ROMA (ITALPRESS) – Si terrà il prossimo 16 settembre la prova di ammissione ai corsi di laurea in lingua italiana delle Professioni sanitarie e il 17 settembre quella ai corsi in lingua inglese. Il ministro dell’università e della ricerca, Anna Maria Bernini, ha firmato il decreto che definisce modalità e contenuti delle prove di ammissione per l’anno accademico 2026/2027.
Definita anche la disponibilità dei posti. Sono complessivamente 39.624 per le immatricolazioni delle lauree triennali delle professioni sanitarie, di cui 38.184 destinati a candidati UE e non UE residenti in Italia e 1.440 per i candidati extra UE residenti all’estero. Ammontano, invece, a 4.572 i posti per le immatricolazioni delle lauree magistrali, di cui 4.443 destinati a candidati UE e non UE residenti in Italia e 129 posti destinati a candidati extra UE residenti all’estero. La ripartizione è avvenuta sulla base del potenziale formativo espresso dagli atenei.

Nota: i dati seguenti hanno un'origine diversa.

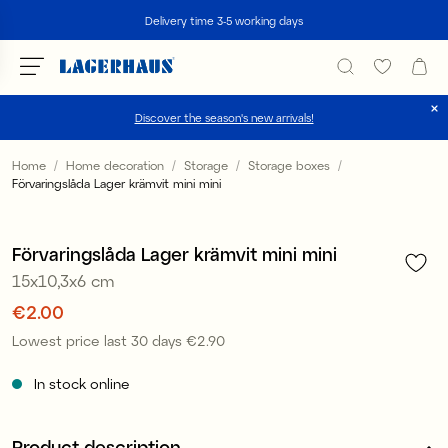
Search
Delivery time 3-5 working days
Discover the season's new arrivals!
Choose language / currency
Home
Home decoration
Storage
Storage boxes
Förvaringslåda Lager krämvit mini mini
1
/
4
DK / EUR
Offer 30%
FI / EUR
Förvaringslåda Lager krämvit mini mini
15x10,3x6 cm
NO / NKR
Price
€2.00
:
€2.00
SE / SEK
Lowest price last 30 days
€2.90
Price
:
€2.90
In stock online
Product description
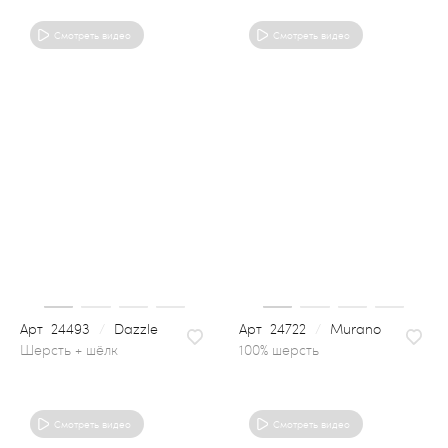
Смотреть видео
Смотреть видео
24493
/
Dazzle
24722
/
Murano
100% шерсть
Смотреть видео
Смотреть видео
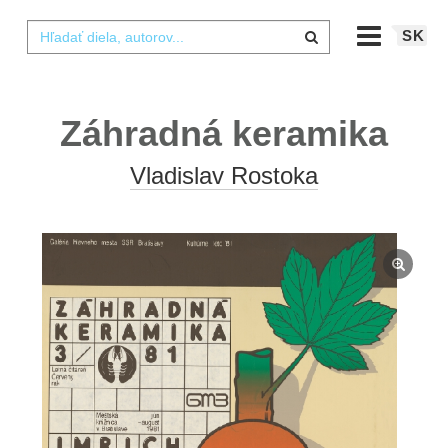
SK
Záhradná keramika
Vladislav Rostoka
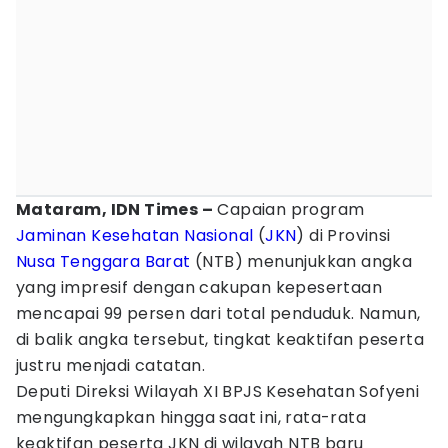
Mataram, IDN Times –
Capaian program
Jaminan Kesehatan Nasional
(
JKN
) di Provinsi
Nusa Tenggara Barat
(NTB) menunjukkan angka
yang impresif dengan cakupan kepesertaan
mencapai 99 persen dari total penduduk. Namun,
di balik angka tersebut, tingkat keaktifan peserta
justru menjadi catatan.
Deputi Direksi Wilayah XI BPJS Kesehatan Sofyeni
mengungkapkan hingga saat ini, rata-rata
keaktifan peserta JKN di wilayah NTB baru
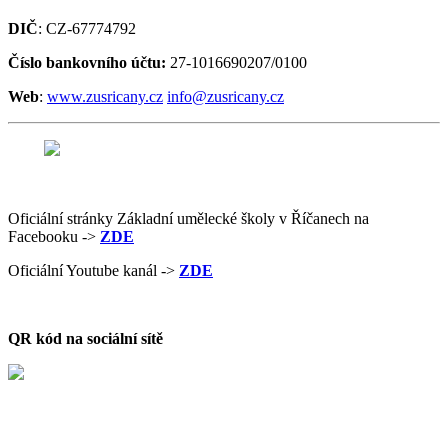
DIČ
: CZ-67774792
Číslo bankovního účtu:
27-1016690207/0100
Web
:
www.zusricany.cz
info@zusricany.cz
Oficiální stránky Základní umělecké školy v Říčanech na
Facebooku ->
ZDE
Oficiální Youtube kanál ->
ZDE
QR kód na sociální sítě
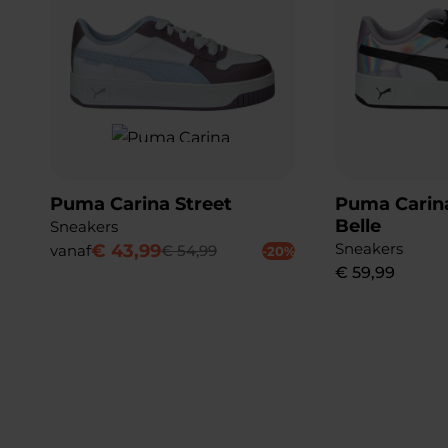
Puma Carina Street
Puma Carina
Belle
Sneakers
Sneakers
€
43
,
99
vanaf
€
54
,
99
-20%
€
59
,
99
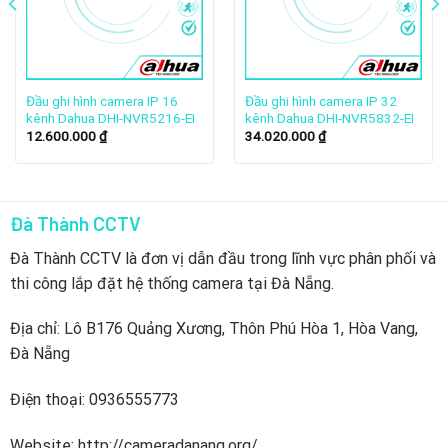
hình ảnh rõ nét, trung thực.
Hình ảnh chi tiết, giúp dễ dàng nhận diện đối tượng, biển
số xe hay các sự kiện quan trọng.
Đầu ghi hình camera IP 16
Đầu ghi hình camera IP 32
kênh Dahua DHI-NVR5216-EI
kênh Dahua DHI-NVR5832-EI
Chuẩn Nén H.265+/H.265
12.600.000
₫
34.020.000
₫
Công nghệ H.265+/H.265 giúp tiết kiệm băng thông và
dung lượng lưu trữ, đảm bảo hiệu suất hoạt động tối ưu.
Giảm tải hệ thống mà vẫn giữ được chất lượng hình ảnh
Đà Thành CCTV
cao.
Đà Thành CCTV là đơn vị dẫn đầu trong lĩnh vực phân phối và
thi công lắp đặt hệ thống camera tại Đà Nẵng.
Hỗ Trợ Ổ Cứng Dung Lượng Lớn
Hỗ trợ ổ cứng SATA dung lượng tối đa 10TB, giúp lưu
Địa chỉ: Lô B176 Quảng Xương, Thôn Phú Hòa 1, Hòa Vang,
trữ dữ liệu lâu dài.
Đà Nẵng
Quản lý dữ liệu hiệu quả, đảm bảo ghi hình liên tục mà
Điện thoại: 0936555773
không lo hết dung lượng.
Website: http://cameradanang.org/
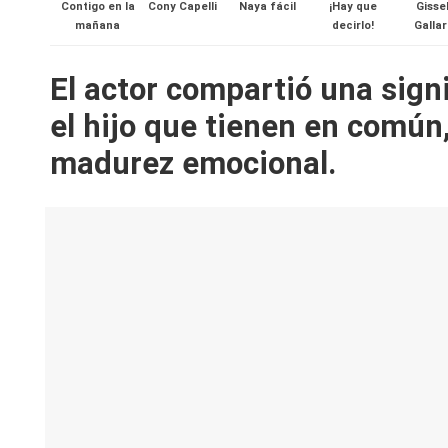
V
Contigo en la
Cony Capelli
Naya fácil
¡Hay que
Gisse
mañana
decirlo!
Galla
y
El actor compartió una signi
R
el hijo que tienen en común
e
madurez emocional.
d
e
s |
L
a
C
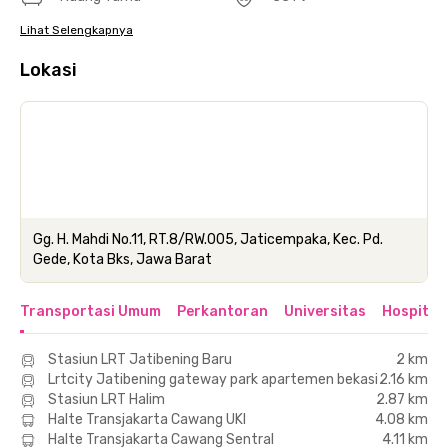
Lihat Selengkapnya
Lokasi
Gg. H. Mahdi No.11, RT.8/RW.005, Jaticempaka, Kec. Pd.
Gede, Kota Bks, Jawa Barat
Transportasi Umum
Perkantoran
Universitas
Hospital
Stasiun LRT Jatibening Baru
2 km
Lrtcity Jatibening gateway park apartemen bekasi
2.16 km
Stasiun LRT Halim
2.87 km
Halte Transjakarta Cawang UKI
4.08 km
Halte Transjakarta Cawang Sentral
4.11 km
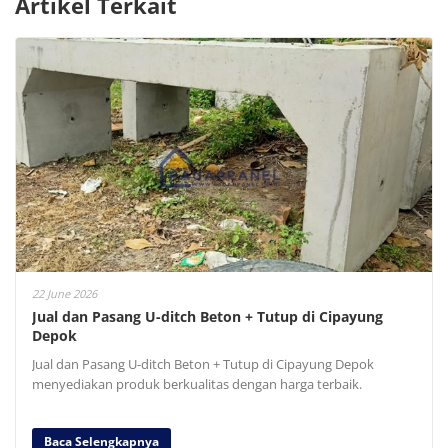
Artikel Terkait
22 June 2026
Jual dan Pasang U-ditch Beton + Tutup di Cipayung
Depok
Jual dan Pasang U-ditch Beton + Tutup di Cipayung Depok
menyediakan produk berkualitas dengan harga terbaik.
Baca Selengkapnya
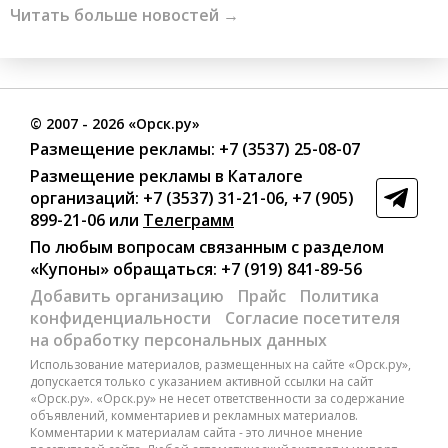
Читать больше новостей →
©
2007
- 2026 «Орск.ру»
Размещение рекламы:
+7 (3537) 25-08-07
Размещение рекламы в Каталоге
организаций
:
+7 (3537) 31-21-06
,
+7 (905)
899-21-06
или
Телеграмм
По любым вопросам связанным с разделом
«Купоны»
обращаться:
+7 (919) 841-89-56
Добавить организацию
Прайс
Политика
конфиденциальности
Согласие посетителя
на обработку персональных данных
Использование материалов, размещенных на сайте «Орск.ру»,
допускается только с указанием активной ссылки на сайт
«Орск.ру». «Орск.ру» не несет ответственности за содержание
объявлений, комментариев и рекламных материалов.
Комментарии к материалам сайта - это личное мнение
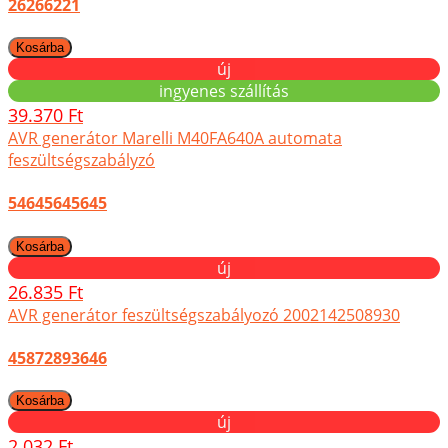
26266221
új
ingyenes szállítás
39.370 Ft
AVR generátor Marelli M40FA640A automata
feszültségszabályzó
54645645645
új
26.835 Ft
AVR generátor feszültségszabályozó 2002142508930
45872893646
új
2.032 Ft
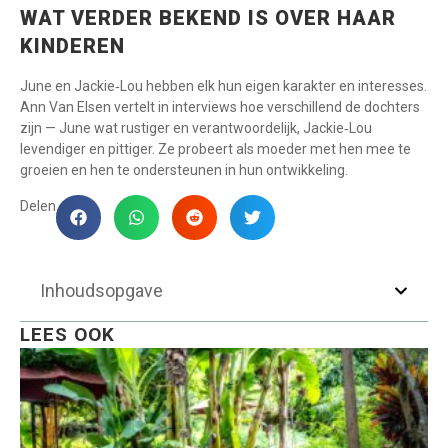
WAT VERDER BEKEND IS OVER HAAR
KINDEREN
June en Jackie‑Lou hebben elk hun eigen karakter en interesses.
Ann Van Elsen vertelt in interviews hoe verschillend de dochters
zijn — June wat rustiger en verantwoordelijk, Jackie‑Lou
levendiger en pittiger. Ze probeert als moeder met hen mee te
groeien en hen te ondersteunen in hun ontwikkeling.
Delen
Inhoudsopgave
LEES OOK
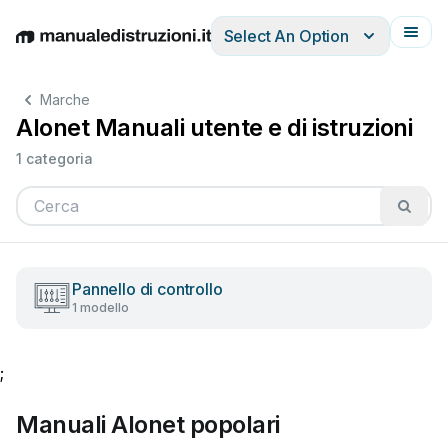
Select An Option
English
Deutsch
Español
Italiano
Français
Marche
Alonet Manuali utente e di istruzioni
1 categoria
Pannello di controllo
1 modello
;
Manuali Alonet popolari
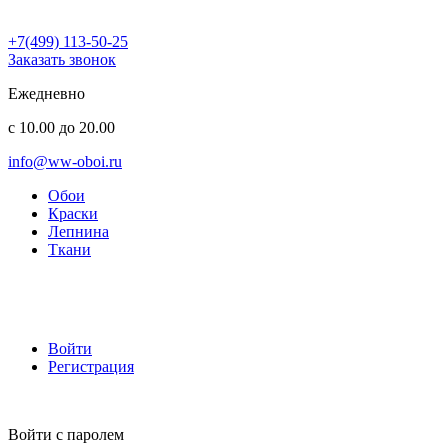
+7(499) 113-50-25
Заказать звонок
Ежедневно
с 10.00 до 20.00
info@ww-oboi.ru
Обои
Краски
Лепнина
Ткани
Войти
Регистрация
Войти с паролем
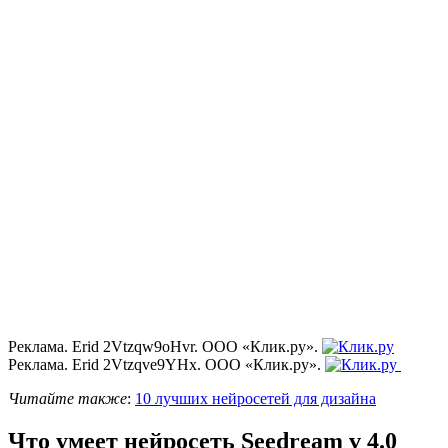
Реклама. Erid 2Vtzqw9oHvr. ООО «Клик.ру».
Реклама. Erid 2Vtzqve9YHx. ООО «Клик.ру».
Читайте также
:
10 лучших нейросетей для дизайна
Что умеет нейросеть Seedream v 4.0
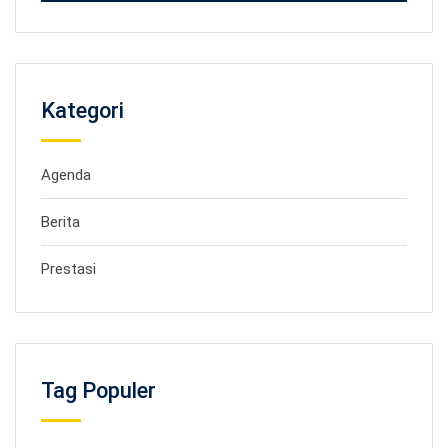
Kategori
Agenda
Berita
Prestasi
Tag Populer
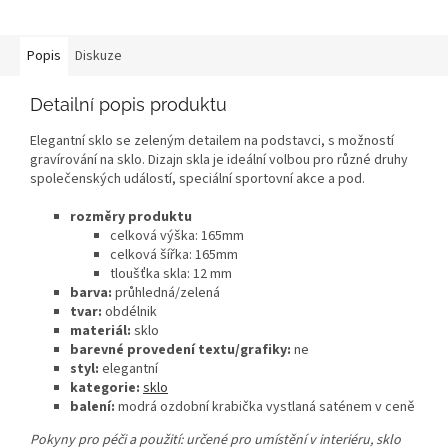
Popis
Diskuze
Detailní popis produktu
Elegantní sklo se zeleným detailem na podstavci, s možností
gravírování na sklo. Dizajn skla je ideální volbou pro různé druhy
společenských událostí, speciální sportovní akce a pod.
rozměry produktu
celková výška: 165mm
celková šířka: 165mm
tloušťka skla: 12 mm
barva:
průhledná/zelená
tvar:
obdélnik
materiál:
sklo
barevné provedení textu/grafiky:
ne
styl:
elegantní
kategorie:
sklo
balení:
modrá ozdobní krabička vystlaná saténem v ceně
Pokyny pro péči a použití: určené pro umístění v interiéru, sklo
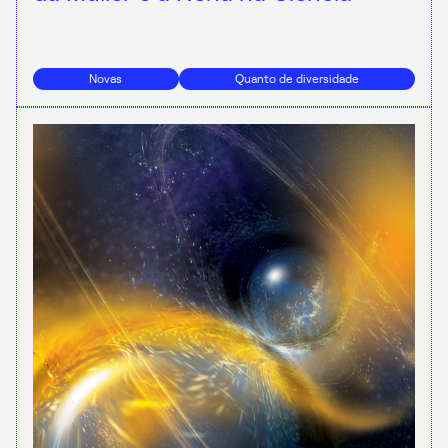
Novas
Quanto de diversidade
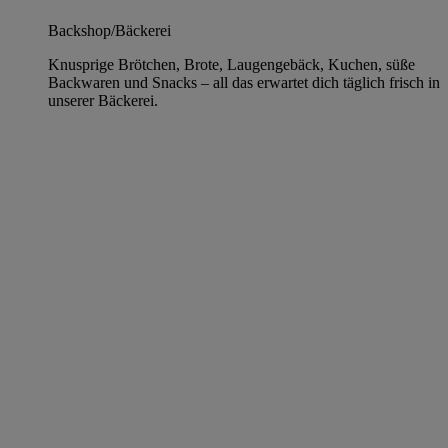
Backshop/Bäckerei
Knusprige Brötchen, Brote, Laugengebäck, Kuchen, süße
Backwaren und Snacks – all das erwartet dich täglich frisch in
unserer Bäckerei.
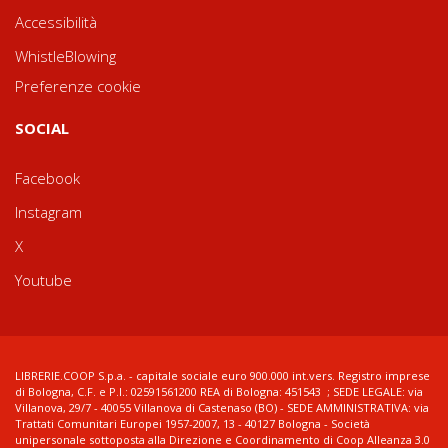
Accessibilità
WhistleBlowing
Preferenze cookie
SOCIAL
Facebook
Instagram
X
Youtube
LIBRERIE.COOP S.p.a. - capitale sociale euro 900.000 int.vers. Registro imprese
di Bologna, C.F. e P.I.: 02591561200 REA di Bologna: 451543 ; SEDE LEGALE: via
Villanova, 29/7 - 40055 Villanova di Castenaso (BO) - SEDE AMMINISTRATIVA: via
Trattati Comunitari Europei 1957-2007, 13 - 40127 Bologna - Società
unipersonale sottoposta alla Direzione e Coordinamento di Coop Alleanza 3.0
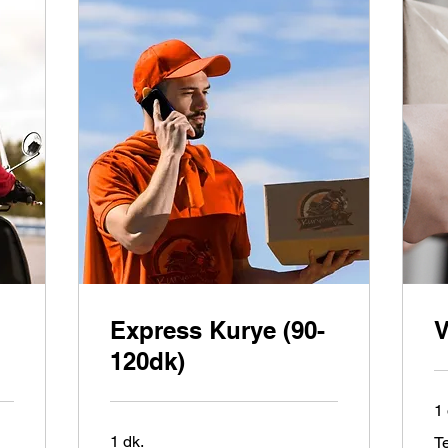
Express Kurye (90-
V
120dk)
1 
Tek
1 dk.
Te
Ver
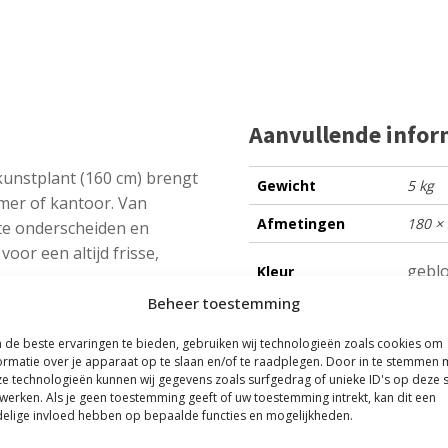
Aanvullende infor
unstplant (160 cm) brengt
Gewicht
5 kg
mer of kantoor. Van
Afmetingen
180 ×
te onderscheiden en
oor een altijd frisse,
gebl
Kleur
Beheer toestemming
bamb
Plantnaam
de beste ervaringen te bieden, gebruiken wij technologieën zoals cookies om
ormatie over je apparaat op te slaan en/of te raadplegen. Door in te stemmen 
e technologieën kunnen wij gegevens zoals surfgedrag of unieke ID's op deze s
1-2 w
Delivery
werken. Als je geen toestemming geeft of uw toestemming intrekt, kan dit een
Timeframe
gelev
elige invloed hebben op bepaalde functies en mogelijkheden.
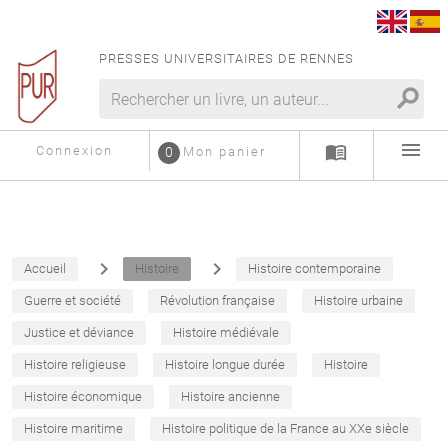
PRESSES UNIVERSITAIRES DE RENNES
search
menu
menu_book
Connexion
0
Mon panier
navigate_next
navigate_next
Accueil
Histoire
Histoire contemporaine
Guerre et société
Révolution française
Histoire urbaine
Justice et déviance
Histoire médiévale
Histoire religieuse
Histoire longue durée
Histoire
Histoire économique
Histoire ancienne
Histoire maritime
Histoire politique de la France au XXe siècle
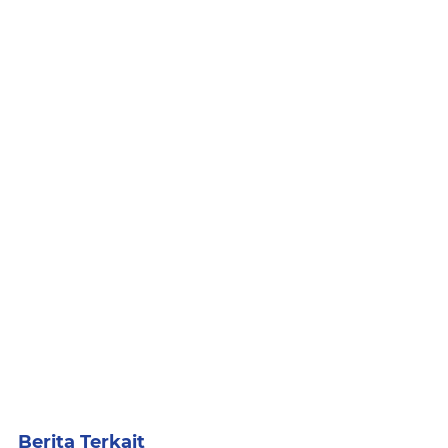
Berita Terkait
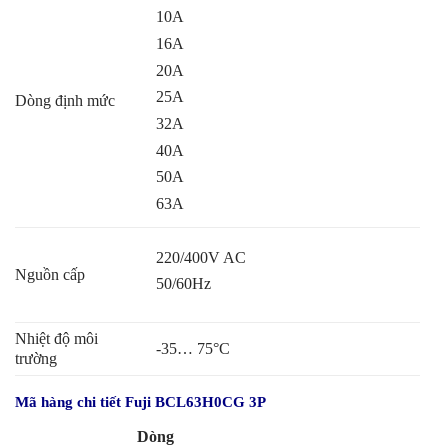
10A
16A
20A
25A
Dòng định mức
32A
40A
50A
63A
220/400V AC
Nguồn cấp
50/60Hz
Nhiệt độ môi
-35… 75
°
C
trường
Mã hàng chi tiết Fuji BCL63H0CG 3P
Dòng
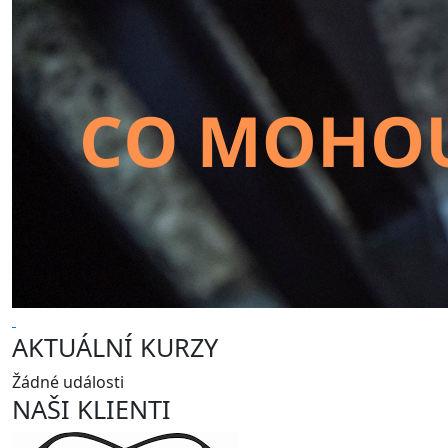
AKTUÁLNÍ KURZY
Žádné události
NAŠI KLIENTI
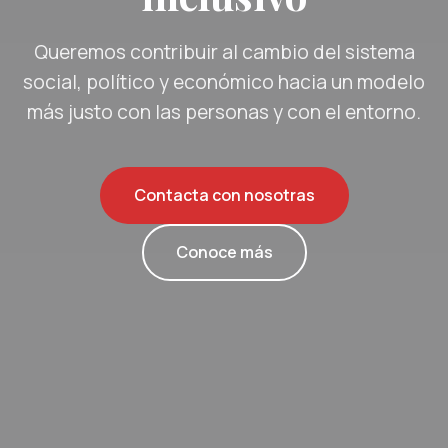
Queremos contribuir al cambio del sistema
social, político y económico hacia un modelo
más justo con las personas y con el entorno.
Contacta con nosotras
Conoce más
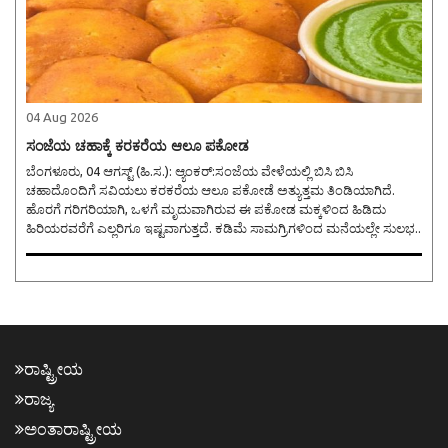
04 Aug 2026
ಸಂಜೆಯ ಚಹಾಕ್ಕೆ ಕರಕರೆಯ ಆಲೂ ಪಕೋಡ
ಬೆಂಗಳೂರು, 04 ಆಗಸ್ಟ್ (ಹಿ.ಸ.): ಆ್ಯಂಕರ್:ಸಂಜೆಯ ವೇಳೆಯಲ್ಲಿ ಬಿಸಿ ಬಿಸಿ
ಚಹಾದೊಂದಿಗೆ ಸವಿಯಲು ಕರಕರೆಯ ಆಲೂ ಪಕೋಡೆ ಅತ್ಯುತ್ತಮ ತಿಂಡಿಯಾಗಿದೆ.
ಹೊರಗೆ ಗರಿಗರಿಯಾಗಿ, ಒಳಗೆ ಮೃದುವಾಗಿರುವ ಈ ಪಕೋಡ ಮಕ್ಕಳಿಂದ ಹಿಡಿದು
ಹಿರಿಯರವರೆಗೆ ಎಲ್ಲರಿಗೂ ಇಷ್ಟವಾಗುತ್ತದೆ. ಕಡಿಮೆ ಸಾಮಗ್ರಿಗಳಿಂದ ಮನೆಯಲ್ಲೇ ಸುಲಭ..
ರಾಷ್ಟ್ರೀಯ
ರಾಜ್ಯ
ಅಂತಾರಾಷ್ಟ್ರೀಯ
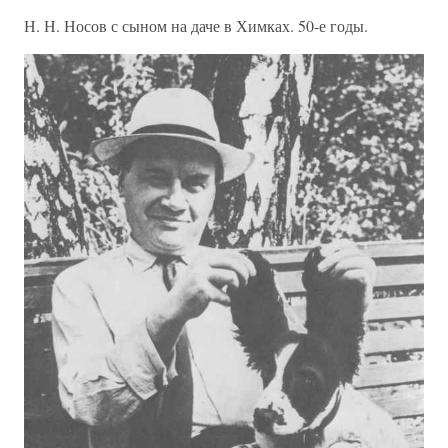
Н. Н. Носов с сыном на даче в Химках. 50-е годы.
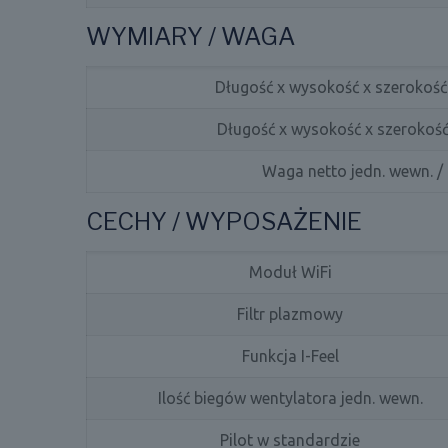
WYMIARY / WAGA
Długość x wysokość x szerokość
Długość x wysokość x szerokość
Waga netto jedn. wewn. /
CECHY / WYPOSAŻENIE
Moduł WiFi
Filtr plazmowy
Funkcja I-Feel
Ilość biegów wentylatora jedn. wewn.
Pilot w standardzie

Gli studenti dovranno svolgere una prova scritta predisposta da ciascun ateneo secondo un unico schema nazionale, identica per l’accesso a tutti i corsi delle professioni sanitarie attivati presso lo stesso ateneo, composta da 60 quesiti a risposta multipla – cinque opzioni, una sola corretta – da risolvere in un tempo massimo di 100 minuti. Nel dettaglio: 4 quesiti di competenze di lettura e conoscenze acquisite negli studi; 5 di ragionamento logico e problemi; 23 di biologia; 15 di chimica; 13 di fisica e matematica. Per la valutazione sono attribuiti al massimo 90 punti: 1,5 punti per ogni risposta esatta, meno 0,4 punti per ogni risposta errata, zero punti per ogni risposta omessa. Sono considerati idonei solo i candidati che ottengono un punteggio superiore a zero; non sono comunque inseriti in graduatoria i candidati che non hanno fornito alcuna risposta a nessun quesito.